Boletim da SBPMat: – Gostaria de deixar uma mensagem para nossos leitores que estão iniciando suas carreiras de cientistas?

Eu acho que o importante para o pesquisador é escolher a carreira numa área que ele goste. Como professor, muitos colegas me perguntam: “Que carreira deve meu filho seguir?”. Eu costumo responder: “Qualquer uma, desde que ele goste. Todas são boas”.

Eu também acho que os jovens agora não devem fazer um curso de graduação muito afunilado numa área só. Acho que devem ficar com a mente aberta para a interdisciplinaridade, colaborar com outros colegas, eventualmente cursar disciplinas em outras áreas. Para mim, isso é muito importante, porque ficar muito focalizado numa área tem um espectro muito restrito: vai acabar sendo professor na universidade. E acho que a expectativa do Brasil é que os jovens saiam da universidade e criem indústrias, inovação etc.

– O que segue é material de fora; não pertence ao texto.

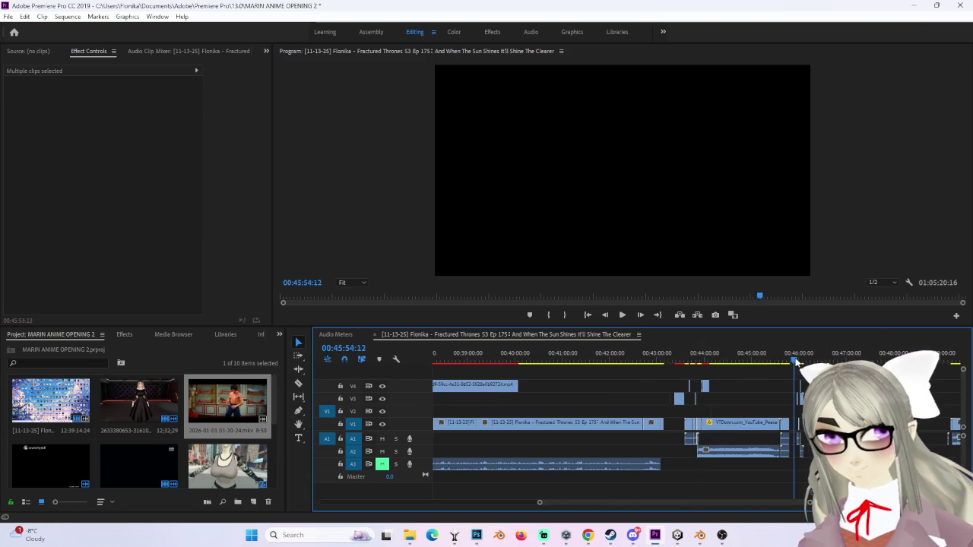
key(equal)
key(equal)
key(equal)
key(equal)
key(equal)
key(equal)
drag(699, 451, 806, 438)
mouse_move(697, 363)
mouse_down()
mouse_move(673, 363)
mouse_move(707, 367)
mouse_move(691, 370)
mouse_up()
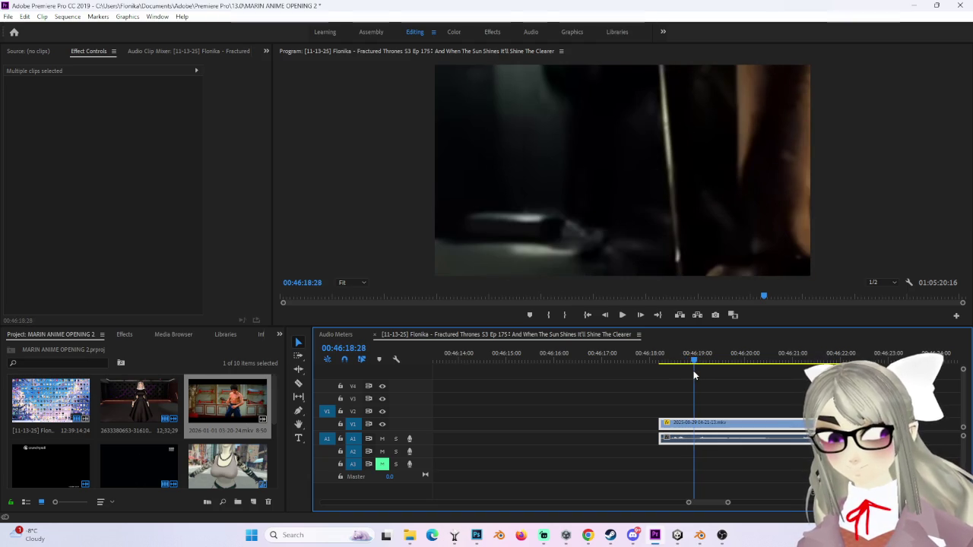
Step: Razor the dark shot at 46:18:27, deleting the piece before the cut and its audio
key(c)
click(693, 425)
key(v)
click(680, 425)
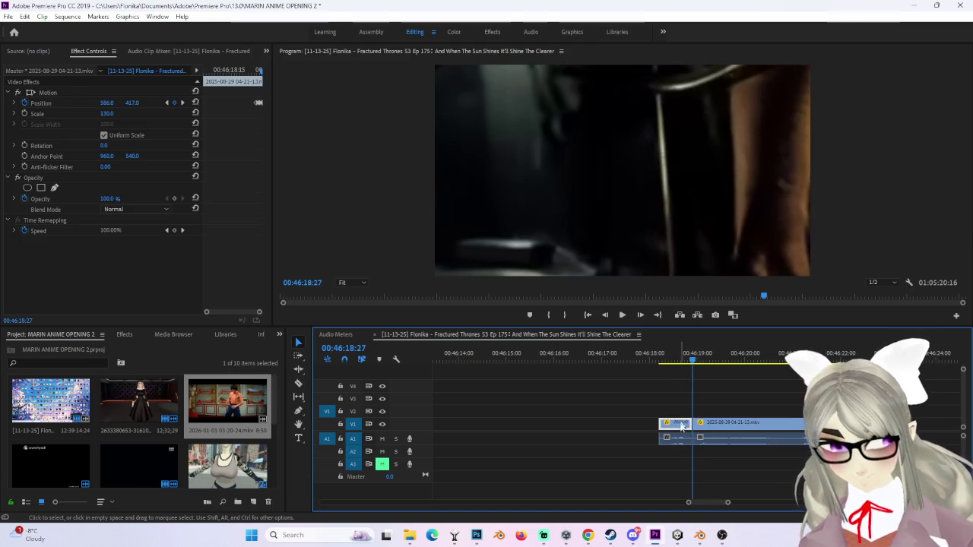
key(Delete)
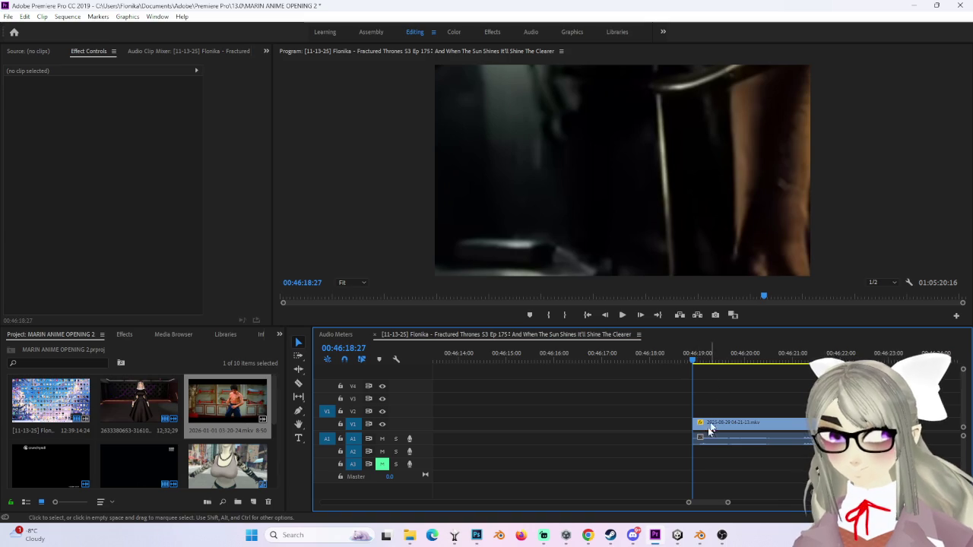
alt+click(705, 442)
key(Delete)
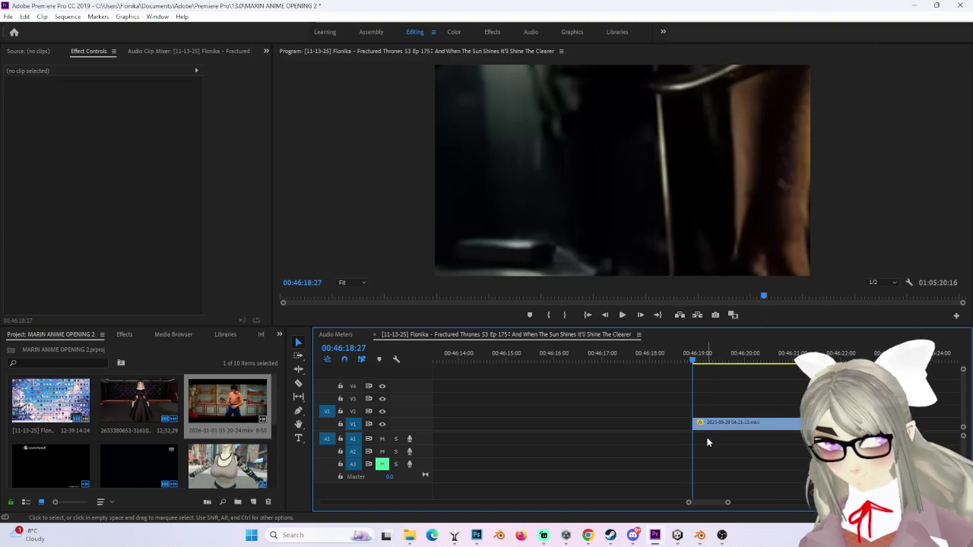
Step: Cut the clip again at 46:19:10 and delete the piece after it
key(space)
key(space)
drag(718, 362, 712, 364)
key(c)
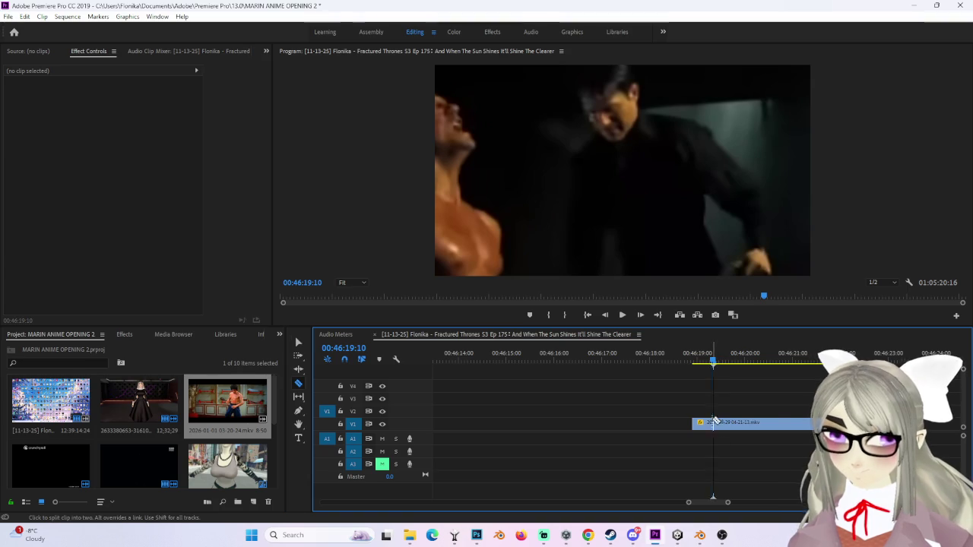
click(743, 429)
key(Delete)
drag(728, 502, 751, 502)
Step: Move the short clip to about 46:02 and shift the following V4 clip 11 frames later
drag(695, 426, 587, 422)
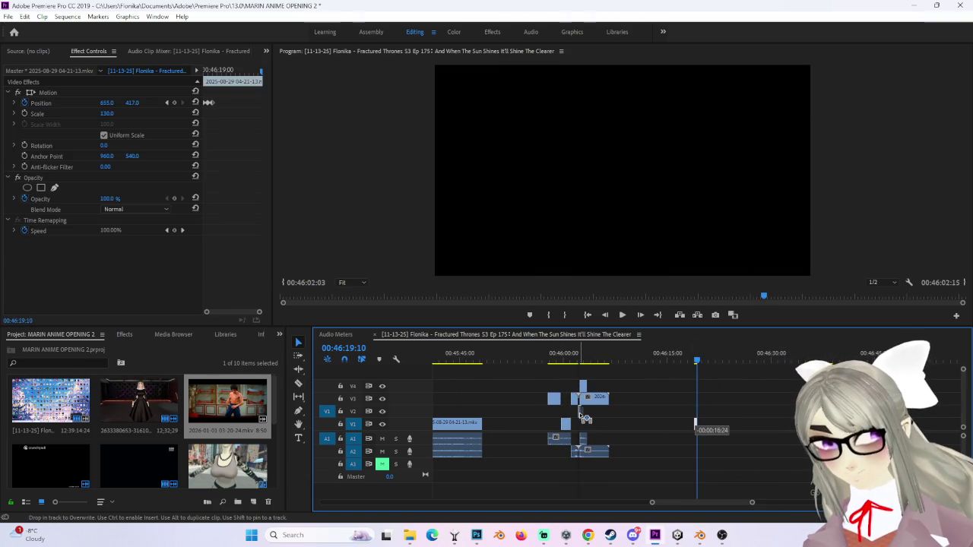
drag(608, 354, 582, 354)
drag(752, 502, 699, 503)
mouse_move(699, 425)
mouse_down()
mouse_move(667, 416)
mouse_move(684, 423)
mouse_up()
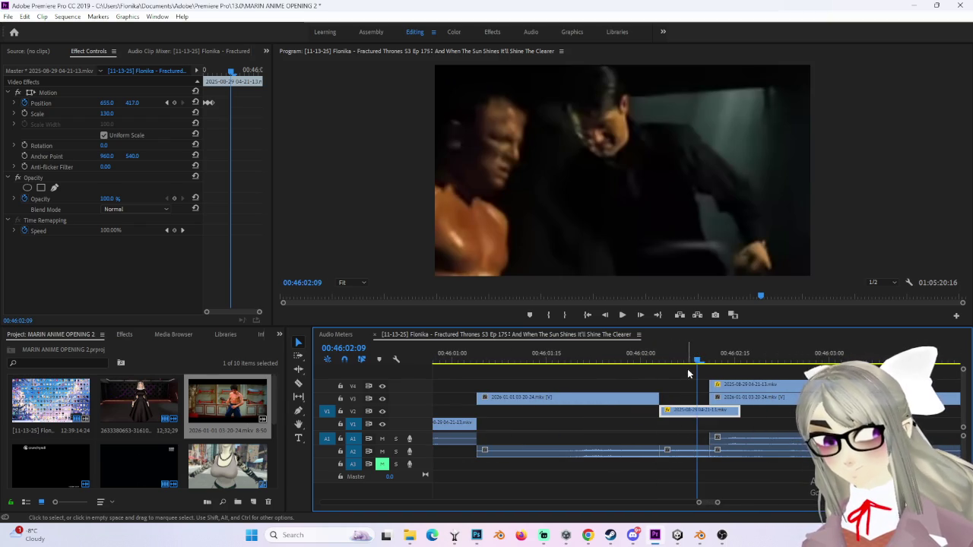
click(715, 358)
mouse_move(715, 359)
mouse_down()
mouse_move(695, 358)
mouse_move(770, 362)
mouse_move(616, 388)
mouse_up()
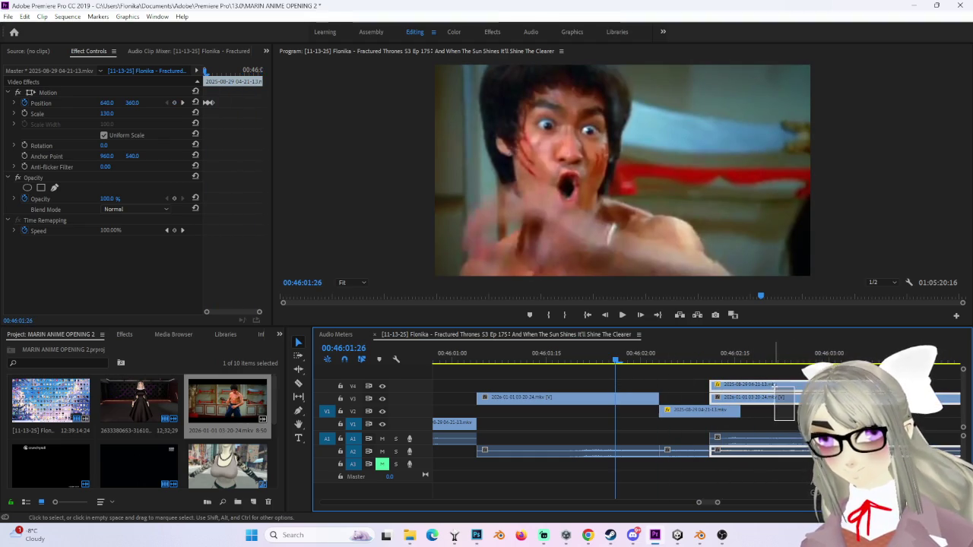
drag(695, 379, 772, 475)
click(748, 384)
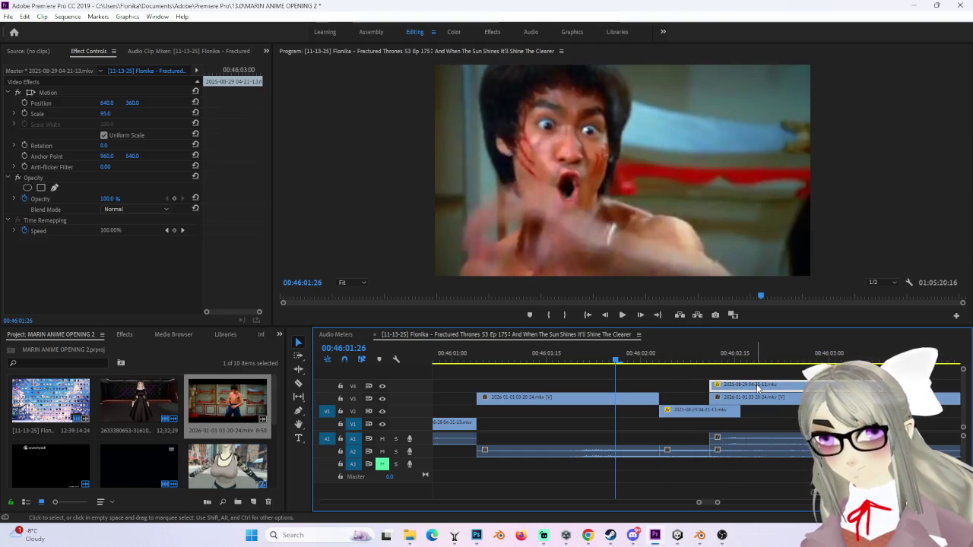
drag(755, 439, 825, 439)
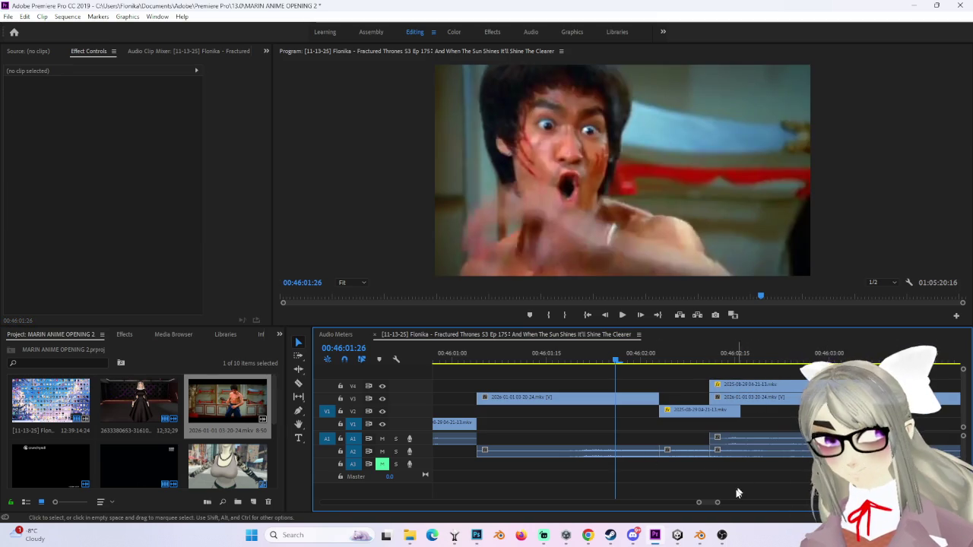
drag(716, 502, 732, 500)
click(634, 354)
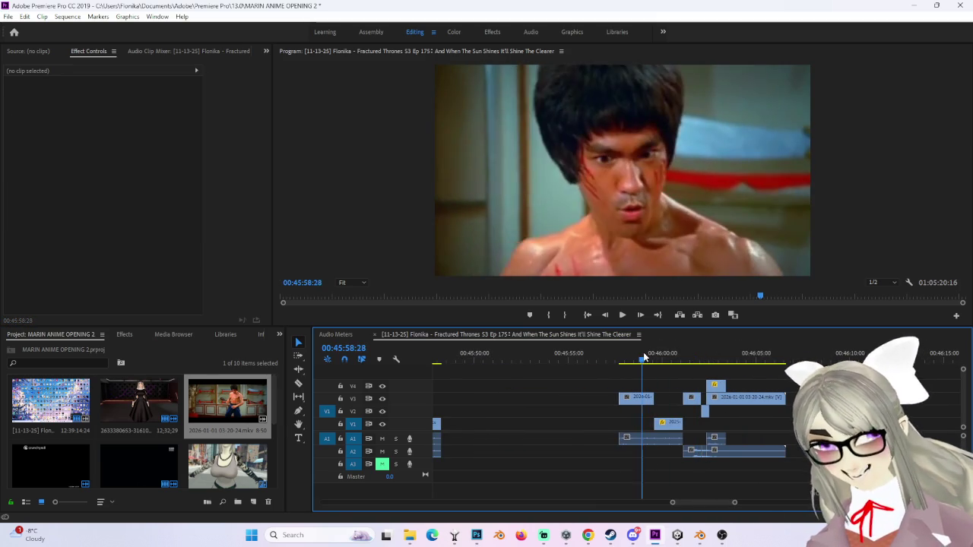
click(609, 354)
key(space)
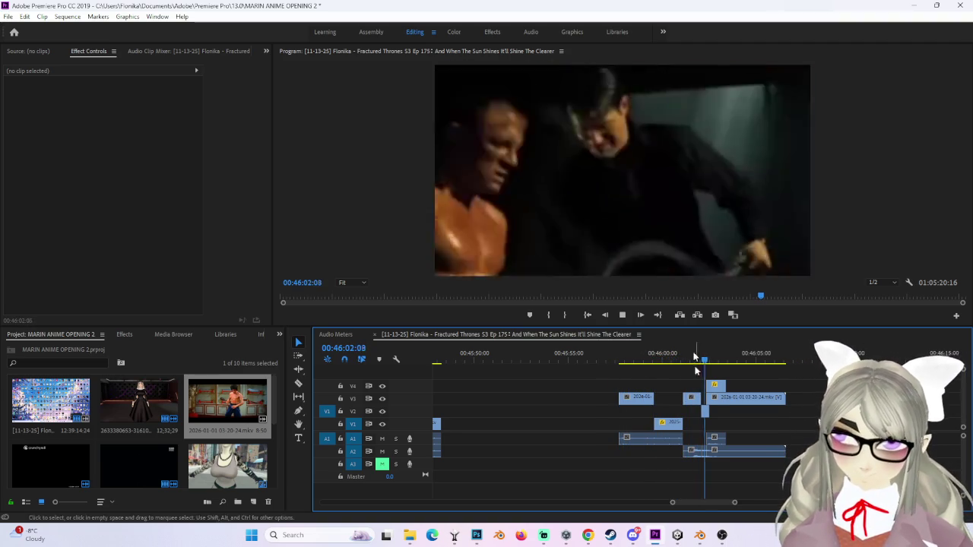
click(621, 315)
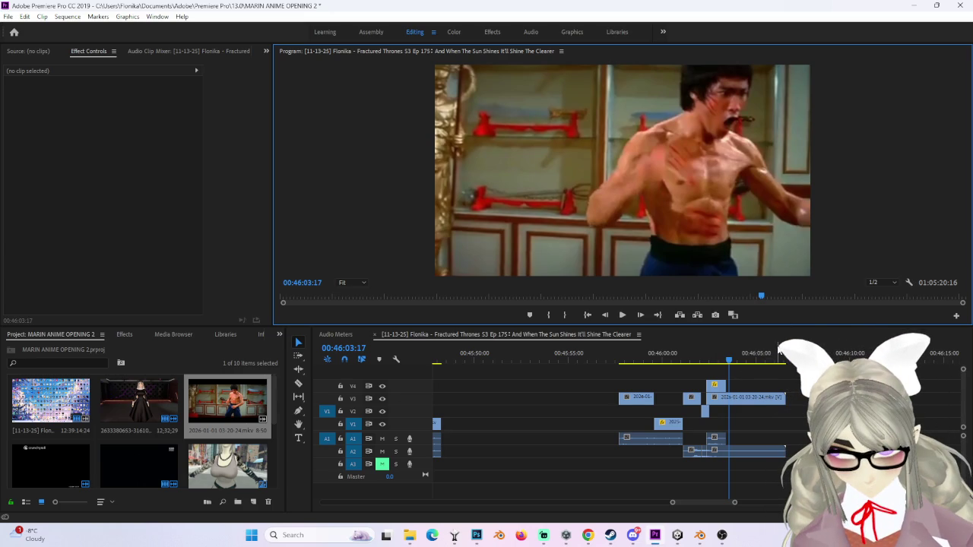
click(709, 368)
click(704, 356)
key(space)
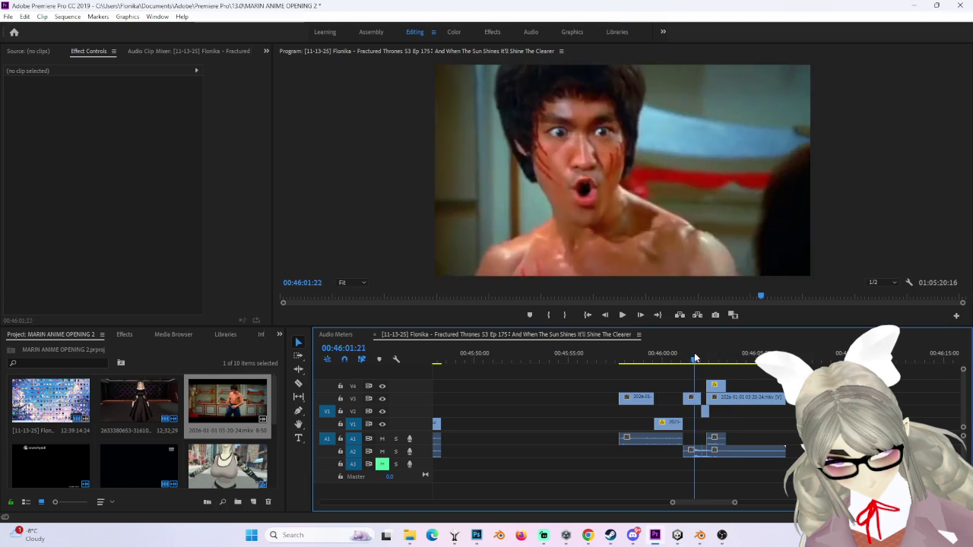
click(663, 355)
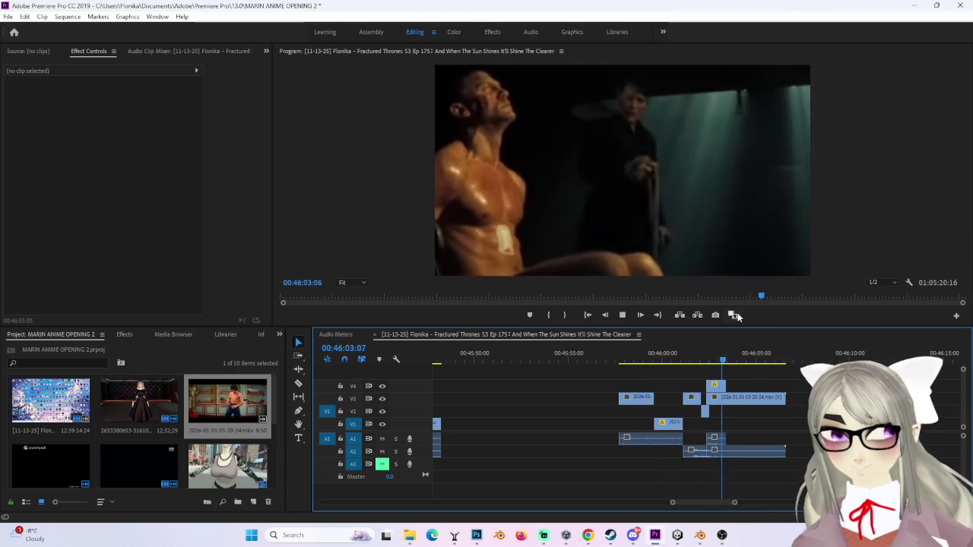
click(748, 364)
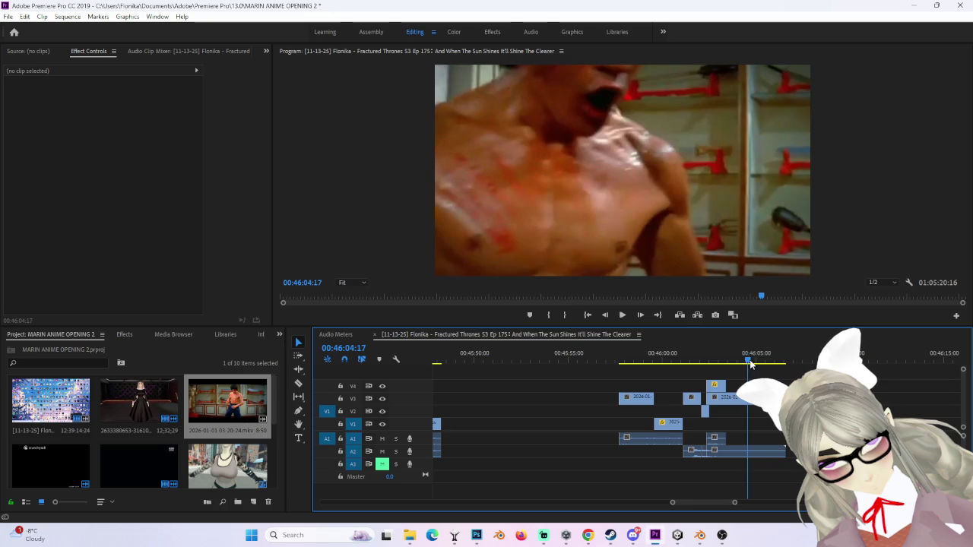
drag(736, 348, 722, 349)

Penúltimo conselho: escolha um orientador atualizado em campo moderno de trabalho.

E o último é: tem que ser empreendedor. Isso é o que falta. No Brasil discute-se muito essa questão da interação da indústria com a universidade, mas não adianta, não se pode transformar um industrial “velho” que ficou rico fazendo parafusos, e convencê-lo de que tem que contratar doutores e fazer um laboratório de pesquisa. São os jovens os que têm que iniciar isso. Nos resultados das nossas universidades, alguns sucessos de inovação tecnológica foram feitos por alunos que saem do doutorado e até da graduação. Então, como se faz um jovem empreendedor? Tem que procurar fazer estágios, na indústria, se possível, e, eventualmente, ir para um país onde exista essa cultura do empreendedor, como, por exemplo, os Estados Unidos, a Alemanha, a Coreia, o Japão. Aqui no Brasil, os químicos são mais empreendedores do que os físicos, algumas áreas da Engenharia também, mas ainda falta, e isso é extremamente importante. Seria importante conscientizar o jovem de que ele pode sair da universidade e ir para um novo campo para inovar tecnologicamente.